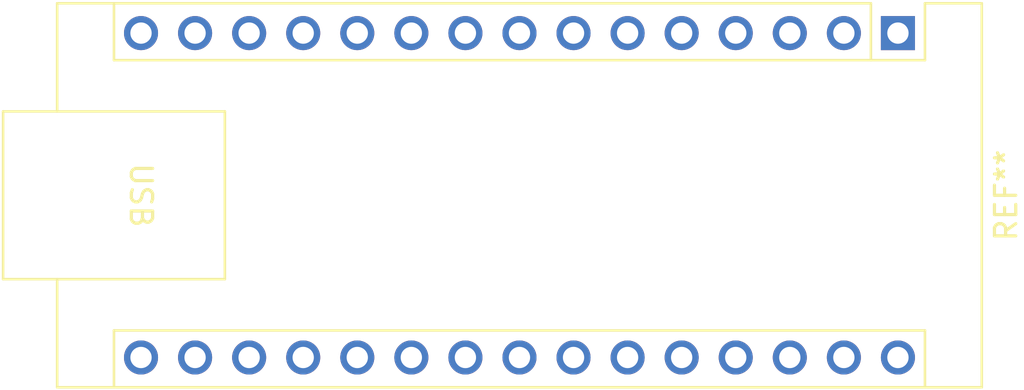
<source format=kicad_pcb>
(kicad_pcb (version 20211014) (generator pcbnew)

  (general
    (thickness 1.6)
  )

  (paper "A4")
  (layers
    (0 "F.Cu" signal)
    (31 "B.Cu" signal)
    (32 "B.Adhes" user "B.Adhesive")
    (33 "F.Adhes" user "F.Adhesive")
    (34 "B.Paste" user)
    (35 "F.Paste" user)
    (36 "B.SilkS" user "B.Silkscreen")
    (37 "F.SilkS" user "F.Silkscreen")
    (38 "B.Mask" user)
    (39 "F.Mask" user)
    (40 "Dwgs.User" user "User.Drawings")
    (41 "Cmts.User" user "User.Comments")
    (42 "Eco1.User" user "User.Eco1")
    (43 "Eco2.User" user "User.Eco2")
    (44 "Edge.Cuts" user)
    (45 "Margin" user)
    (46 "B.CrtYd" user "B.Courtyard")
    (47 "F.CrtYd" user "F.Courtyard")
    (48 "B.Fab" user)
    (49 "F.Fab" user)
    (50 "User.1" user)
    (51 "User.2" user)
    (52 "User.3" user)
    (53 "User.4" user)
    (54 "User.5" user)
    (55 "User.6" user)
    (56 "User.7" user)
    (57 "User.8" user)
    (58 "User.9" user)
  )

  (setup
    (pad_to_mask_clearance 0)
    (pcbplotparams
      (layerselection 0x00010fc_ffffffff)
      (disableapertmacros false)
      (usegerberextensions false)
      (usegerberattributes true)
      (usegerberadvancedattributes true)
      (creategerberjobfile true)
      (svguseinch false)
      (svgprecision 6)
      (excludeedgelayer true)
      (plotframeref false)
      (viasonmask false)
      (mode 1)
      (useauxorigin false)
      (hpglpennumber 1)
      (hpglpenspeed 20)
      (hpglpendiameter 15.000000)
      (dxfpolygonmode true)
      (dxfimperialunits true)
      (dxfusepcbnewfont true)
      (psnegative false)
      (psa4output false)
      (plotreference true)
      (plotvalue true)
      (plotinvisibletext false)
      (sketchpadsonfab false)
      (subtractmaskfromsilk false)
      (outputformat 1)
      (mirror false)
      (drillshape 1)
      (scaleselection 1)
      (outputdirectory "")
    )
  )

  (net 0 "")

  (footprint "Module:Arduino_Nano" (layer "F.Cu") (at 71.12 27.94 -90))

)

</source>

====================

PROBLEM STATEMENT »
If pictures are present, they are dropped, and the entries above are written out word for word.

RESPONSE TO THE EXERCISE »
<source format=kicad_pcb>
(kicad_pcb (version 20211014) (generator pcbnew)

  (general
    (thickness 1.6)
  )

  (paper "A4")
  (layers
    (0 "F.Cu" signal)
    (31 "B.Cu" signal)
    (32 "B.Adhes" user "B.Adhesive")
    (33 "F.Adhes" user "F.Adhesive")
    (34 "B.Paste" user)
    (35 "F.Paste" user)
    (36 "B.SilkS" user "B.Silkscreen")
    (37 "F.SilkS" user "F.Silkscreen")
    (38 "B.Mask" user)
    (39 "F.Mask" user)
    (40 "Dwgs.User" user "User.Drawings")
    (41 "Cmts.User" user "User.Comments")
    (42 "Eco1.User" user "User.Eco1")
    (43 "Eco2.User" user "User.Eco2")
    (44 "Edge.Cuts" user)
    (45 "Margin" user)
    (46 "B.CrtYd" user "B.Courtyard")
    (47 "F.CrtYd" user "F.Courtyard")
    (48 "B.Fab" user)
    (49 "F.Fab" user)
    (50 "User.1" user)
    (51 "User.2" user)
    (52 "User.3" user)
    (53 "User.4" user)
    (54 "User.5" user)
    (55 "User.6" user)
    (56 "User.7" user)
    (57 "User.8" user)
    (58 "User.9" user)
  )

  (setup
    (pad_to_mask_clearance 0)
    (pcbplotparams
      (layerselection 0x00010fc_ffffffff)
      (disableapertmacros false)
      (usegerberextensions false)
      (usegerberattributes true)
      (usegerberadvancedattributes true)
      (creategerberjobfile true)
      (svguseinch false)
      (svgprecision 6)
      (excludeedgelayer true)
      (plotframeref false)
      (viasonmask false)
      (mode 1)
      (useauxorigin false)
      (hpglpennumber 1)
      (hpglpenspeed 20)
      (hpglpendiameter 15.000000)
      (dxfpolygonmode true)
      (dxfimperialunits true)
      (dxfusepcbnewfont true)
      (psnegative false)
      (psa4output false)
      (plotreference true)
      (plotvalue true)
      (plotinvisibletext false)
      (sketchpadsonfab false)
      (subtractmaskfromsilk false)
      (outputformat 1)
      (mirror false)
      (drillshape 1)
      (scaleselection 1)
      (outputdirectory "")
    )
  )

  (net 0 "")

  (footprint "Module:Arduino_Nano" (layer "F.Cu") (at 71.12 27.94 -90))

)

</source>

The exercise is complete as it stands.